Process files as streams of records, each with tags with values.


Many files in biology are structured as multiple records, each of which can be broken down into lines composed from some tag and an associated value. For example, EMBL files have two letter tags and values extend from column 5 to the end of the line. There are a vast array of files all of which have broadly similar structures, and this package aims to provide a framework within which parsing strategies and data consumers can be reused as much as possible.

The data associated with each record is represented by a stream of events encapsulated by callbacks on the TagValueListener interface. It is up to the user to provide implementations of this interface that build static representations of the data if they so wish.

The Parser and Pushing Sub-Documents

Often file formats have embedded sub-documents. For example, in EMBL format files the feature table area is identical to that in GENBANK files if the first five columns are ignored. In ACeDB files, every time an ace-tag is found, it causes a new sub-document to be induced with its own structure and set of allowed tags and values. Python code uses indent depth to represent code blocks.

Parser allows TagValueListener objects to request that all of the values associated with the current tag should be handled by a new TagValueParser and TagValueListener pair. The Parser instance will use the original TagValueParser to process the line as before, and then take the value that would have been handed to the listener's value method, and present it to the newly registered TagValueParser to tokenize into tag and value portions. That tag and value will then be passed onto the new TagValueListener.

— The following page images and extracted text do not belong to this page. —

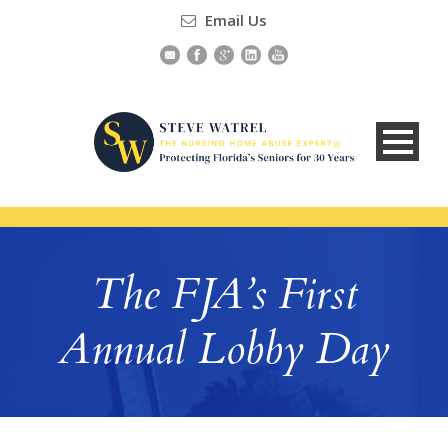
Email Us
The FJA’s First
Annual Lobby Day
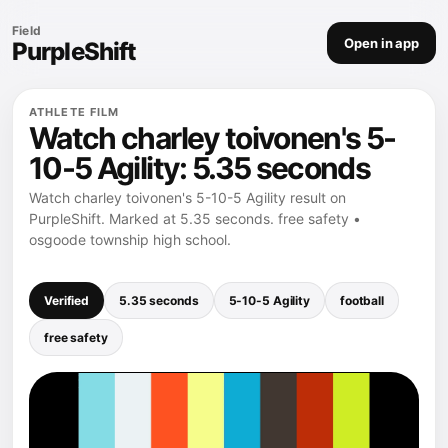
Field
Open in app
PurpleShift
ATHLETE FILM
Watch charley toivonen's 5-
10-5 Agility: 5.35 seconds
Watch charley toivonen's 5-10-5 Agility result on
PurpleShift. Marked at 5.35 seconds. free safety •
osgoode township high school.
Verified
5.35 seconds
5-10-5 Agility
football
free safety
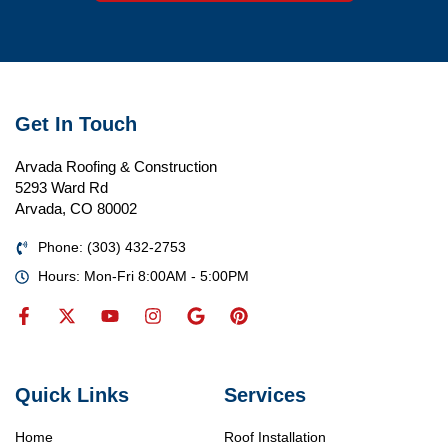
Get In Touch
Arvada Roofing & Construction
5293 Ward Rd
Arvada, CO 80002
Phone: (303) 432-2753
Hours: Mon-Fri 8:00AM - 5:00PM
Quick Links
Services
Home
Roof Installation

The new TagValueListener can itself choose to push a new pair of parser and listener to start a new sub-sub-document. This can be repeated to arbitrary depth. As soon as a parser and listener pair are registered, the pushed listener receives a startRecord() message. Once the entire containing record ends (due to a record separator line such as "//", or because the end of file has been reached), or if the tag that caused the delegation ends, the pushed listener will receive the appropriate endTag() message and also endRecord().

TagDelegator is a useful helper class that always delegates to a given parser and listener pair on a given tag.

Rewriting the Event Stream

Often while parsing, you will need to change tag names or modify values. In the simple case, all the tags and values will be String instances. You will probably want different types, such as the numeric objects (Double, Int and their friends), or to instantiate your own objects from these Strings. Additionaly, some values are themselves better represented as lists of more fundamental items. There are several TagValueListener helper classes that extend TagValueWrapper that allow you to configure a chain of event transducors while writing the minimal amount of code.

TagMapper remaps a sub-set of the tags it sees. For example, it could be configured to replace all "FOO_ID" tags with "accession.number".

ValueChanger intercepts the value() calls for specific tags and uses either a ValueChanger.Changer or ValueChanger.Splitter instance to replace or sub-devide the value before passing it onto another listener.